Michael L. Jackson, Jr. still faces two counts of grand larceny, a count of burglary and a count of criminal mischief stemming from an alleged break-in at Holland High Lift building in Bethany on April 11, but Judge Robert Noonan released him this afternoon from Genesee County Jail, where he was held on $25,000 bail.
The D.A.'s office had 45 days to seek an indictment from the Grand Jury, but as Asst.
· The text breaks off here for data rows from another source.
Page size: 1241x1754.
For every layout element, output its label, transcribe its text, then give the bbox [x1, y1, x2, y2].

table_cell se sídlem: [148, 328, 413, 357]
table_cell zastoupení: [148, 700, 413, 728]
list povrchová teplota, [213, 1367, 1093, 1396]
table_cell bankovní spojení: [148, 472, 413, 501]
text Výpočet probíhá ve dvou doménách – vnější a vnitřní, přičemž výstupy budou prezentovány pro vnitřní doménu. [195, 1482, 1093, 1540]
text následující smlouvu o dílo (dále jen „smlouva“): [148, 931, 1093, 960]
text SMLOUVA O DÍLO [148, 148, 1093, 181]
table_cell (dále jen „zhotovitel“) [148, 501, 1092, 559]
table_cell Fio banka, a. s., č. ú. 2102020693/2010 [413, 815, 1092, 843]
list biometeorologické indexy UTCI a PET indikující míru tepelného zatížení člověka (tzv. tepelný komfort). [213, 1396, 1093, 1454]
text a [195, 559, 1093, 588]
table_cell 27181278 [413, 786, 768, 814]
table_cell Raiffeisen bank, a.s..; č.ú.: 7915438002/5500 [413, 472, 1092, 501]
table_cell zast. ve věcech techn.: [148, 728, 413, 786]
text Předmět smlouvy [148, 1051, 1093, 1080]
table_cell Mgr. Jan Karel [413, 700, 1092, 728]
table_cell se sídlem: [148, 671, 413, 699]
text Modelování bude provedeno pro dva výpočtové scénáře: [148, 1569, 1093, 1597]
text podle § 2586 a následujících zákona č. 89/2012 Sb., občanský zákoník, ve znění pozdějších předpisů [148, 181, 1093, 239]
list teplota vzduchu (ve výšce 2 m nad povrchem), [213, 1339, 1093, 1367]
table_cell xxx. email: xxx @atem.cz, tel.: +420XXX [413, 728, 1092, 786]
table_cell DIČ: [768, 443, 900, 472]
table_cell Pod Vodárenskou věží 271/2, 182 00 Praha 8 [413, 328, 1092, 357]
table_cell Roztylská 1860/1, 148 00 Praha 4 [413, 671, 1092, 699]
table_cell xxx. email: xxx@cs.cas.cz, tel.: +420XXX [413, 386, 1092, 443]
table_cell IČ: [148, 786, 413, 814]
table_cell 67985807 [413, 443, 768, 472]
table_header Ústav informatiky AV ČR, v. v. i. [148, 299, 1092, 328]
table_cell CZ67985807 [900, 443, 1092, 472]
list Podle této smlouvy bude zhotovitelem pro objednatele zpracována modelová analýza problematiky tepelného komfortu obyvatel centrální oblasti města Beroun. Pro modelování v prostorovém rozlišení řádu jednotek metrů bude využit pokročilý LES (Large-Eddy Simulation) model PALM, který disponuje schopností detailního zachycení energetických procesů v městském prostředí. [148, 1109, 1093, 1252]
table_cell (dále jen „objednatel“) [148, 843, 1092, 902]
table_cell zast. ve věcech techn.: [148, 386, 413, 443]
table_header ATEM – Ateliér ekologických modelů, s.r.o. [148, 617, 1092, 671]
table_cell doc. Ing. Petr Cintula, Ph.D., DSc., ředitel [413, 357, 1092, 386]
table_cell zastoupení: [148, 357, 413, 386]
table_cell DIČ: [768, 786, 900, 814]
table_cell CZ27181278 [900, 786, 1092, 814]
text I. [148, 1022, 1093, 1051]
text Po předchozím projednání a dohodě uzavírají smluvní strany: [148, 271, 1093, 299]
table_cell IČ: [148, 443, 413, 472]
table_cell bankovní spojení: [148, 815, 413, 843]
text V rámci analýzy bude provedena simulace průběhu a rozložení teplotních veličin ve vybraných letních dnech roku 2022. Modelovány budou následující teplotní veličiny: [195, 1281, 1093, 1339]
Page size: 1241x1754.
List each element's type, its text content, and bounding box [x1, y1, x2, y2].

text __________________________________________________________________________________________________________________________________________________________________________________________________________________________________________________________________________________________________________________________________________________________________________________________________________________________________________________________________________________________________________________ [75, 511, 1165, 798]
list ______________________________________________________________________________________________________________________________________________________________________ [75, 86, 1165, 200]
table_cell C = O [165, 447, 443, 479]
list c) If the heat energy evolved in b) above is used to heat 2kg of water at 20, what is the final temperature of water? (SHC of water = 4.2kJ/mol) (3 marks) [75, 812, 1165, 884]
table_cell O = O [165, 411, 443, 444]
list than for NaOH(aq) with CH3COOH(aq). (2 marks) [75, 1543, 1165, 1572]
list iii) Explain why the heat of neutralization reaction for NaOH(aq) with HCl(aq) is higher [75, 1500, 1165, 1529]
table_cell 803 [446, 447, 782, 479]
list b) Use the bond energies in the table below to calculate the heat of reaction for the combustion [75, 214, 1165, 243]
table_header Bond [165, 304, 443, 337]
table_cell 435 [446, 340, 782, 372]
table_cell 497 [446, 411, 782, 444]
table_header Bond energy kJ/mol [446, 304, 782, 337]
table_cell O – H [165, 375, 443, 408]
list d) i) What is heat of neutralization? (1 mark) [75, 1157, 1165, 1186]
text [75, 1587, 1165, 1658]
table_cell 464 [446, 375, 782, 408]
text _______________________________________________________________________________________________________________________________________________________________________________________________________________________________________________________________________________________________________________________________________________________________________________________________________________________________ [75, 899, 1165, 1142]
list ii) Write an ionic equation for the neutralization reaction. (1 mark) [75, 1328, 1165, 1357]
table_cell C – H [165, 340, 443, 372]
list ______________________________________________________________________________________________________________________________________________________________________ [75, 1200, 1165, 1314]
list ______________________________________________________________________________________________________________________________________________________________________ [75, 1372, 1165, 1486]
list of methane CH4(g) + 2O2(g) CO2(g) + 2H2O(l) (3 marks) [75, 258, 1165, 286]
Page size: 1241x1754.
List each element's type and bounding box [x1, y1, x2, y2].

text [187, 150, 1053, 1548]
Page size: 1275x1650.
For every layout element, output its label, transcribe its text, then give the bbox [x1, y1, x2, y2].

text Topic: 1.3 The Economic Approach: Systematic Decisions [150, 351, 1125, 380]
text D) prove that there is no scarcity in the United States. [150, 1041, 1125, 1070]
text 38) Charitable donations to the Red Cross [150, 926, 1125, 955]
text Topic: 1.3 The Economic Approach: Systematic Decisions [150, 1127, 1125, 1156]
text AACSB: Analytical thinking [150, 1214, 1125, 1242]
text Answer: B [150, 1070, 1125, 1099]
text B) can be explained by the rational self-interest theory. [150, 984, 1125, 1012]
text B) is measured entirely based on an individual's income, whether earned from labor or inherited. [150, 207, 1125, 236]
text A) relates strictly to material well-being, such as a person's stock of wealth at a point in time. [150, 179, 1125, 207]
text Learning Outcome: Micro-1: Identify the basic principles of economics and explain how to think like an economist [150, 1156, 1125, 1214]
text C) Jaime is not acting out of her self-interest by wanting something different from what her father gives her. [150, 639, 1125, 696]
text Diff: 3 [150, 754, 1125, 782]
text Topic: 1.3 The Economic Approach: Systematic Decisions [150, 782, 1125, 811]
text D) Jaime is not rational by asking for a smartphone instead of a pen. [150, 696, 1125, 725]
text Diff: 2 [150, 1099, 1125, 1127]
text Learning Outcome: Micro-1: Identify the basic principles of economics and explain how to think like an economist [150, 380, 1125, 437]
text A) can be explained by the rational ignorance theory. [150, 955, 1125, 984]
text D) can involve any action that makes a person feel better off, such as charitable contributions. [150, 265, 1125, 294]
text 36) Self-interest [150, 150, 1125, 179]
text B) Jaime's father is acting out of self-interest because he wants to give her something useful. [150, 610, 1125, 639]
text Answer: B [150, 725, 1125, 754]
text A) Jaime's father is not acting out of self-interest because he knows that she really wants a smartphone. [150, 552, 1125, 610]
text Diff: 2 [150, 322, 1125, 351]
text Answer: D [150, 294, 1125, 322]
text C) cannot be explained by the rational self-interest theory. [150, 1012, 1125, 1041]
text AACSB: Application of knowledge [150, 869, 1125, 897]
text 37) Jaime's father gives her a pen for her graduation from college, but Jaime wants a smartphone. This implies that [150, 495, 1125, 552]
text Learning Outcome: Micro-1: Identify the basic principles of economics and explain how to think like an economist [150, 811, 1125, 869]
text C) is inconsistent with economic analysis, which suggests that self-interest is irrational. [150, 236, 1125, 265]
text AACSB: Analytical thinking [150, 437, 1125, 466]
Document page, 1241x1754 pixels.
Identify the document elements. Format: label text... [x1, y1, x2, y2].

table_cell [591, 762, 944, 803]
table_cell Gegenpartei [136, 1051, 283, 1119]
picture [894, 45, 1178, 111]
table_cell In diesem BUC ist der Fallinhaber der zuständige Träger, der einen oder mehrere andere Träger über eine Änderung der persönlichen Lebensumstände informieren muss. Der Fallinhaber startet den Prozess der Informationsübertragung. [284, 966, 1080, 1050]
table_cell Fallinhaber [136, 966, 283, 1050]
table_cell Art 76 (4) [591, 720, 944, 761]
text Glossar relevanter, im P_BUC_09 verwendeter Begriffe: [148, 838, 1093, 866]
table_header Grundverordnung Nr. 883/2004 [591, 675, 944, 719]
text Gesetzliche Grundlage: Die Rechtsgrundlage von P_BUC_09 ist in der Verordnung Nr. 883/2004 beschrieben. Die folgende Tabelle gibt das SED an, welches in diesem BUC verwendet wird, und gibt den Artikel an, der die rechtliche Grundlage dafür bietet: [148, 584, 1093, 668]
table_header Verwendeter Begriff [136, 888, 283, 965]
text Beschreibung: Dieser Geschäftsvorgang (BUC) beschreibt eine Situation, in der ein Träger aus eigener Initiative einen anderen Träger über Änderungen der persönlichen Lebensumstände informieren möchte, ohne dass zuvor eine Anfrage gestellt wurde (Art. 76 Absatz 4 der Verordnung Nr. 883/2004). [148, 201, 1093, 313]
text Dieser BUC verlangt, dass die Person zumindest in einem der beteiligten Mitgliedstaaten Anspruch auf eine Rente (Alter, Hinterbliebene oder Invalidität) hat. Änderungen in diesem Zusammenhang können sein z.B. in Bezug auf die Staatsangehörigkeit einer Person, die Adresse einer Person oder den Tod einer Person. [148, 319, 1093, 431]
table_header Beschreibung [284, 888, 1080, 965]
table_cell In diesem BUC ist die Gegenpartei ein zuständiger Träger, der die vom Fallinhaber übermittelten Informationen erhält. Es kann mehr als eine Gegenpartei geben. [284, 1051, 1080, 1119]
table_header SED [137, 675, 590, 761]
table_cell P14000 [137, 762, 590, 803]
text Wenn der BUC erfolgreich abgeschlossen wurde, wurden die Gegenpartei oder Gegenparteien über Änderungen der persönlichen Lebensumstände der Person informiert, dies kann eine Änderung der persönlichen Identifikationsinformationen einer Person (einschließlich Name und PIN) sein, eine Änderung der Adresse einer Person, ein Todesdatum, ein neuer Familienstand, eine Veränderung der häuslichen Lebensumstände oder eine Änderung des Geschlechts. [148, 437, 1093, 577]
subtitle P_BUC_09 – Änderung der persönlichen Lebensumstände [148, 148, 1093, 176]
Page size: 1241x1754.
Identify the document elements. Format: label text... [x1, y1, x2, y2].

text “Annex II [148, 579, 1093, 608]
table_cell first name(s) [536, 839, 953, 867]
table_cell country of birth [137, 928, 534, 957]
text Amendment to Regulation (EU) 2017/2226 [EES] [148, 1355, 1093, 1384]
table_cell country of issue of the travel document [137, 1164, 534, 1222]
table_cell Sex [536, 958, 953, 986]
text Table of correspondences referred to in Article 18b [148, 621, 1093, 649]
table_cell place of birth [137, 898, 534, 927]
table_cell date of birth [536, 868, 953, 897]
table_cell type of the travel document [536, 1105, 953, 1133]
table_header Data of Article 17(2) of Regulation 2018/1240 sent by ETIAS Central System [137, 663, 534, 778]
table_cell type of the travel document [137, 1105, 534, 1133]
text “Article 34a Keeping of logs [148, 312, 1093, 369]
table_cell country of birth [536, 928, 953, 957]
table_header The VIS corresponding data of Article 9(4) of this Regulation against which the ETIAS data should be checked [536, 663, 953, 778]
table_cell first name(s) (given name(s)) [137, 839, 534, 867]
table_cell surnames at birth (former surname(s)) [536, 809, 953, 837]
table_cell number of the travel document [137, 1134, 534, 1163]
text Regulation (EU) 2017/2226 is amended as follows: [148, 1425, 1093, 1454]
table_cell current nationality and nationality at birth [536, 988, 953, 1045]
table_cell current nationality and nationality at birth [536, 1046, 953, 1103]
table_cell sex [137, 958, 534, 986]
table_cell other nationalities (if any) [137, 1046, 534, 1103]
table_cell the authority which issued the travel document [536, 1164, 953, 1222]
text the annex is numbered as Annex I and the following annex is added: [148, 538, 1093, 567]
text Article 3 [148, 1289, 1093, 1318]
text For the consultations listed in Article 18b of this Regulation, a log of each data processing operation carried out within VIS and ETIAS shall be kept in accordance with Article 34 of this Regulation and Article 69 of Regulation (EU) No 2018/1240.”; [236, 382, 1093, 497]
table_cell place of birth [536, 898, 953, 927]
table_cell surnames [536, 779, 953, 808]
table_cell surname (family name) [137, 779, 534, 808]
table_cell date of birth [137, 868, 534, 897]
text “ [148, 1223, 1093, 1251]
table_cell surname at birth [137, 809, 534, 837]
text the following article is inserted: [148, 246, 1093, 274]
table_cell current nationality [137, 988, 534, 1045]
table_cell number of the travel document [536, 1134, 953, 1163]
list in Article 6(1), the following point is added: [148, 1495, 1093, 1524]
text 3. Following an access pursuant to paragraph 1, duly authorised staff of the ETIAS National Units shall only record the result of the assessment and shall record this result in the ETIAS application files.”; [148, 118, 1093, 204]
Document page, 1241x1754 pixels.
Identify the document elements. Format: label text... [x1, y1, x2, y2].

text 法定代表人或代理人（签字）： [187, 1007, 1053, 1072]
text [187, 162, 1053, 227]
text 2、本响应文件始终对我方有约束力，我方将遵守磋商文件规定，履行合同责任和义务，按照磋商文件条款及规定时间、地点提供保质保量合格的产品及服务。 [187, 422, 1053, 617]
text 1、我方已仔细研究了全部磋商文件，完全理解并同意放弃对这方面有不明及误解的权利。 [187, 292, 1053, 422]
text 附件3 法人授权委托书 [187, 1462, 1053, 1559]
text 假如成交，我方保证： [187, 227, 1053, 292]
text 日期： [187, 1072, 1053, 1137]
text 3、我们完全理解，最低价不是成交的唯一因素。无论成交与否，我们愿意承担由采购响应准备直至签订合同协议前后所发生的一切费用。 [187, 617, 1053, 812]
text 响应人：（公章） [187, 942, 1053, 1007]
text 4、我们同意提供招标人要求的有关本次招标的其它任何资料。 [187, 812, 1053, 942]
D.A. Will Zickl explained to Noonan, the D.A.'s office has been waiting for DNA-match results from a Monroe County criminal lab.
Zickl argued that the DNA evidence could potentially make for a stronger case to bring to the grand jury, but it also could be exculpatory and be "to the defendant's benefit." There have been requests sent to the lab to quickly finish the tests, but to date, no results have been received.
(Presumably, there was DNA evidence collected at the scene of the alleged crime. Zickl said Jackson submitted to a mouth swab at the time of his arrest.)
There were also ongoing negotiations for a plea bargain, Zickl said, which kept open the possibility of a plea without the necessity of a Grand Jury indictment.
Defense Attorney Gary Horton said he was aware of only one plea bargain offer from the D.A.'s office, and that offer was immediately rejected by Jackson.
Horton contended that there was nothing preventing the D.A.'s office from presenting the case to the Grand Jury at any time.
"There was probable cause for an arrest," Horton said. "If that probable cause appears sufficient for an arrest, then presumably it rises to the same level of proof for a Grand Jury."
Zickl also argued that Jackson is a significant flight risk. He allegedly left the state immediately after the alleged crime was committed, but Horton countered that Jackson didn't know he was a suspect in the case at the time and that he returned to New York voluntarily.
Noonan said the issue before him wasn't about DNA, it was whether the people could have presented the case, and he saw no reason the people couldn't have proceeded.
Jackson indicated that upon release he had a place to stay in Oakfield.
Jackson is accused of damaging parts worth $1,500 and stealing items worth at least $8,000 and a pickup truck valued at $19,000.